Do take note though, that this tip does not apply to all scenarios as different junglers take different paths, which requires more experience in the game to take note. As such, if you are a new player, you do not have to think too much about this point. Just go for the trade when conditions 1) and 2) are not fulfilled and explore what happens. Remember: we always learn the game faster if we play more aggressively and make more mistakes.
Before we end off, here are a few more examples of champions who you definitely will not want to be within range of, until they use their punishing CC tools (this list is not exhaustive of these champions):
Leona: What makes Leona so punishing is her ability to CC-chain you (use stun after stun to disable you) and it all starts from her E, her Zenith Blade. Her Zenith Blade is a 875 range ability (Imagine 8 Teemos standing side by side. That is how long it is!) which roots you in place for 0.5 seconds, which she can then follow up with her Q, Shield Of Daybreak, which stuns you for another 1 second. As a player, you must be wary of her E range and make sure you steer clear of it.

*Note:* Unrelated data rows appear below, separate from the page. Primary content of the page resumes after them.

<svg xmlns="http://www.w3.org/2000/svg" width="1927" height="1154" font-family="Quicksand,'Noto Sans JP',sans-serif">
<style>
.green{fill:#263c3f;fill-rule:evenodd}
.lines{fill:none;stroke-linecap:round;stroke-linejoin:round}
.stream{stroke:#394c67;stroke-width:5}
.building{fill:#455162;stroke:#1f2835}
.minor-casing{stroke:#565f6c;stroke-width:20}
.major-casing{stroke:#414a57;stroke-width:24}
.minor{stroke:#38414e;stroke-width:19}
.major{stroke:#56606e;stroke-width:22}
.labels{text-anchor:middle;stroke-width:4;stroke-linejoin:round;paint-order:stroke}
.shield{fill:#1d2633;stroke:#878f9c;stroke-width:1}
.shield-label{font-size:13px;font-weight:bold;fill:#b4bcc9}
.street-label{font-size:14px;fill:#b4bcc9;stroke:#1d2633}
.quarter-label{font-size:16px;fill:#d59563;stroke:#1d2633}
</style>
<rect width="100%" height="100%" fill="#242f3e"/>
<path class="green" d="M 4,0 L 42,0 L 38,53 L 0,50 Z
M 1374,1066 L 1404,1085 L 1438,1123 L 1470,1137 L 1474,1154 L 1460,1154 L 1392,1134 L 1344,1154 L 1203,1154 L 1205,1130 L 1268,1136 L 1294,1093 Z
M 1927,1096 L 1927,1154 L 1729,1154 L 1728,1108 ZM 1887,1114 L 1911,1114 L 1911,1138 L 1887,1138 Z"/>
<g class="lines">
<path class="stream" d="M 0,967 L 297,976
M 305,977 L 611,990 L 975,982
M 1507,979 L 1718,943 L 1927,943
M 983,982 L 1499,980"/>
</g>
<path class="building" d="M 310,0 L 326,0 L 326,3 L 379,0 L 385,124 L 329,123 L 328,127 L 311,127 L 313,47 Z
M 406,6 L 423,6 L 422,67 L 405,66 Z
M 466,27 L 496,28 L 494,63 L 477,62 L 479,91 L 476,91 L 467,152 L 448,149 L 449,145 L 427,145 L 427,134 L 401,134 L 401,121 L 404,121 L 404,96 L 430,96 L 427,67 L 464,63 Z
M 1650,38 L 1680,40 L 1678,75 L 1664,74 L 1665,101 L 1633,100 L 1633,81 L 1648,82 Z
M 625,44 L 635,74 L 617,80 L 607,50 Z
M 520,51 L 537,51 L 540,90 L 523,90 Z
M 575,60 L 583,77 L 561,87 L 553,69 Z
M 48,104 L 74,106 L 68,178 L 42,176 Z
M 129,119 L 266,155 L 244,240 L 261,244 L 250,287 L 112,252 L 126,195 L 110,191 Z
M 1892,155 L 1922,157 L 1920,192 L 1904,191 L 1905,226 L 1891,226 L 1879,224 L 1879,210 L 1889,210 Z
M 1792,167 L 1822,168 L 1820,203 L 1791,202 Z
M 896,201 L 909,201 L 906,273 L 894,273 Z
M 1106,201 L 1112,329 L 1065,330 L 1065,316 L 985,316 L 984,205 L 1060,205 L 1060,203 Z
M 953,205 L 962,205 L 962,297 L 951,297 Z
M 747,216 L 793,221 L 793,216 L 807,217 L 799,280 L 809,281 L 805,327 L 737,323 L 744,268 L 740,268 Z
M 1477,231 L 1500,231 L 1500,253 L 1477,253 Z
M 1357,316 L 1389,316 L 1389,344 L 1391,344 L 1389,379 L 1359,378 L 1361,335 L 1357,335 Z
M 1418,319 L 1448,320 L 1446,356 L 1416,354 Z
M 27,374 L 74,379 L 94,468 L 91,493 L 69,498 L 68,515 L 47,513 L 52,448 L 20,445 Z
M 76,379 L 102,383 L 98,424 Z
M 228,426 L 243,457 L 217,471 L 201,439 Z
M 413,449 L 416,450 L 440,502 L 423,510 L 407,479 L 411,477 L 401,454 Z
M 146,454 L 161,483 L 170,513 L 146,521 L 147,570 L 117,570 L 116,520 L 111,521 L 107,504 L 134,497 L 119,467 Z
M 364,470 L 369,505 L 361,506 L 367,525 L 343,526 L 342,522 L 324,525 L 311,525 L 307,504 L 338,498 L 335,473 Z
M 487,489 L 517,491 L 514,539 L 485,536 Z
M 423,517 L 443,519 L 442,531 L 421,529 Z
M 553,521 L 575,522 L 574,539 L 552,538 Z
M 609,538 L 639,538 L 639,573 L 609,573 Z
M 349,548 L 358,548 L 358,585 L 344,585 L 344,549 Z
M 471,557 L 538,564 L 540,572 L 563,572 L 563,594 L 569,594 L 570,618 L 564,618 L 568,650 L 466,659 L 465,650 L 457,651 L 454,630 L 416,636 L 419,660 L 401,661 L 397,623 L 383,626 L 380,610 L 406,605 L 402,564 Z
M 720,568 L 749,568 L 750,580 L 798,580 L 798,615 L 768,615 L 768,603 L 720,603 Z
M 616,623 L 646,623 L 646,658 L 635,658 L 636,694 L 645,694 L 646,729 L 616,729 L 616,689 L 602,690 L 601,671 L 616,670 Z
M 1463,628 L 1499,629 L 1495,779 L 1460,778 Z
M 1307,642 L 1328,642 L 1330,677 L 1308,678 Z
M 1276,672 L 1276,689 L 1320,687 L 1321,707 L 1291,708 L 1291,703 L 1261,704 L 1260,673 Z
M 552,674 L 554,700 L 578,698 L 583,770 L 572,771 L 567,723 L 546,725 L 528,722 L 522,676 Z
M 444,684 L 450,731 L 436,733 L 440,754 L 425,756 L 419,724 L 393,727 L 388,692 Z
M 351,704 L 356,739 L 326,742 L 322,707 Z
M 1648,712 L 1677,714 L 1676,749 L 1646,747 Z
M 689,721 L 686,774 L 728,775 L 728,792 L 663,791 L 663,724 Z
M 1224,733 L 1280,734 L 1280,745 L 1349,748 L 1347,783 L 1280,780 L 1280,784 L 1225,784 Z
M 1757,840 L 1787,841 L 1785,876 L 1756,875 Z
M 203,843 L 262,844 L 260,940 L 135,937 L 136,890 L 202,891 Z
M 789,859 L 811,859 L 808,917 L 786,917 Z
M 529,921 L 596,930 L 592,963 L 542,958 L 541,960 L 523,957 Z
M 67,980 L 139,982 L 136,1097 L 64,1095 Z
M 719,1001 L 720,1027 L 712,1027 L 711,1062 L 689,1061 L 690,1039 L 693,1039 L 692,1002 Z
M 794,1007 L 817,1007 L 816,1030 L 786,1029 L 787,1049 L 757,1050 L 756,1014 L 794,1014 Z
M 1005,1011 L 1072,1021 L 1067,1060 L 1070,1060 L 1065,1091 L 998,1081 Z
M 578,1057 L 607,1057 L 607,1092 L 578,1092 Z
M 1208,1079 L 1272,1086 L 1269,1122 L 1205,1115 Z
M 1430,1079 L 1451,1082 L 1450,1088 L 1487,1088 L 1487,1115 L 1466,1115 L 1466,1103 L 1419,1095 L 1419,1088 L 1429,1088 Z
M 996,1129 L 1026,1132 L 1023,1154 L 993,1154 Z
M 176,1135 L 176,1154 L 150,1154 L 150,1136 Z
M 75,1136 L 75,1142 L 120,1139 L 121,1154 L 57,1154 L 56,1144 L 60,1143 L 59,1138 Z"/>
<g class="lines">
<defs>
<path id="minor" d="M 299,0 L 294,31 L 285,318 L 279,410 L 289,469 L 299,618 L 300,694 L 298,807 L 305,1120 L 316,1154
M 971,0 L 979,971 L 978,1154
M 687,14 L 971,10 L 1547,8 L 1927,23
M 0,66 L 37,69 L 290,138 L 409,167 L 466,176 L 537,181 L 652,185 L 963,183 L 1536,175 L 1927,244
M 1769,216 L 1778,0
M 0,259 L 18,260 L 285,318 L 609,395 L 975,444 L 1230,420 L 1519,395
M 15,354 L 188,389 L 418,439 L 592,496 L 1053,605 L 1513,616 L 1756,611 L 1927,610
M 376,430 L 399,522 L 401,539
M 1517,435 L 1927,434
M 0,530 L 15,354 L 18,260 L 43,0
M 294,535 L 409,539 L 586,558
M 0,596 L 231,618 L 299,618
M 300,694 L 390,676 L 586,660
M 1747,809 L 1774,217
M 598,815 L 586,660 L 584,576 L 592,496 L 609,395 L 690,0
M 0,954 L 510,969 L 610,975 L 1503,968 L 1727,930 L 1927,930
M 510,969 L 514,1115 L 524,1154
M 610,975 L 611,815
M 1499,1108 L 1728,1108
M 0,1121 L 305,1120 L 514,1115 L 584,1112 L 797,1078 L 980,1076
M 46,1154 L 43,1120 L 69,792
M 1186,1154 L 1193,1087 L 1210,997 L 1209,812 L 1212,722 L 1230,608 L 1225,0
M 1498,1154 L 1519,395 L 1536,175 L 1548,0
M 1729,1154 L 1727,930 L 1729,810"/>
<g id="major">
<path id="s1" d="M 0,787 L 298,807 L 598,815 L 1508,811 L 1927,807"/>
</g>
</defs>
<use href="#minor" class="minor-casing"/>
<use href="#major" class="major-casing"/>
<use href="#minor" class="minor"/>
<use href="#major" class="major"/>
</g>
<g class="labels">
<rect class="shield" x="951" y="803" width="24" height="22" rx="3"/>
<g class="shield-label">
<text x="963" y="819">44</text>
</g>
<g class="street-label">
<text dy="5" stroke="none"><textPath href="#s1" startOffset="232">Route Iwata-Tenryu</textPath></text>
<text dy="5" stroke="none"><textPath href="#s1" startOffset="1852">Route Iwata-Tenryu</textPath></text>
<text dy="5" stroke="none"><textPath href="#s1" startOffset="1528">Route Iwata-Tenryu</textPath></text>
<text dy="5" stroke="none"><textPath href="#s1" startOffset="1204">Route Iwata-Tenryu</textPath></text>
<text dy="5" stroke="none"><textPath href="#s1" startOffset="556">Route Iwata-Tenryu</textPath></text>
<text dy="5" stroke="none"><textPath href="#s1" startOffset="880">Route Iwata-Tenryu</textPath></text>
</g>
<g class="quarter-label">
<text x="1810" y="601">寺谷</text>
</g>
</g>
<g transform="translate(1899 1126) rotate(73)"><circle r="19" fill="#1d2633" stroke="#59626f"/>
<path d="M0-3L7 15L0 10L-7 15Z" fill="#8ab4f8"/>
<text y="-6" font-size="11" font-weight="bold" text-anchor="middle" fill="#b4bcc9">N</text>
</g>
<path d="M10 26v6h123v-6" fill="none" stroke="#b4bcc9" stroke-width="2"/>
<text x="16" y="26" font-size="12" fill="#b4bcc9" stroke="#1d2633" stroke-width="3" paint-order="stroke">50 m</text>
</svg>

Nautilus: Nautilus is notorious for his obnoxious range on his Q, which is called Dredge Line. Not only does it have a massive hitbox, it also has a range of 1100 and has its cooldown halved if it hits terrain. As unavoidable as his Q might seem, the best way to prevent this is to simply stand behind minions. The projectile of his Q is also relatively slow, so more experienced players can look to try to dodge it if the situation arises.
Alistar: Alistar is known for his signature Headbutt-Pulverise combination, which you can think of as a discounted Malphite ultimate. Be wary not to walk up too close to his Headbutt range, just like Leona, as he can use it to follow up with his Pulverise move. Then again, Alistar also has the ability to Pulverise and then Flash instantaneously, which is nearly impossible to react to, so be mindful of that as well.
Thresh: Thresh is known for his Death Sentence, which is yet another hook, and his Flay, which can interrupt channeling abilities. This is something you should be wary of if you are playing champions such as Jarvan IV or Tristana, where an experienced player is able to interrupt your Flag and Drag or Rocket Jump easily with his Flay. The only way to counter this is to wait out for his Flay to be used before jumping away to safety.
In conclusion, as a player, you would always want to go into every ranked game being a conscious and self-aware player. Most people lose games because they choose to autopilot and this leads them to making mistakes such as in this case, overextending. In lane, always remember to keep track of enemy cooldowns, like whether they have just used a Thresh hook or a Leona Zenith Blade, before deciding on the decision to go all in. Harass should not compromise your positioning, as we have covered as well, and only auto-attack/harass if they are within range of your auto-attacks/harass.
With that, I wish you all the best in your games and improve as a player!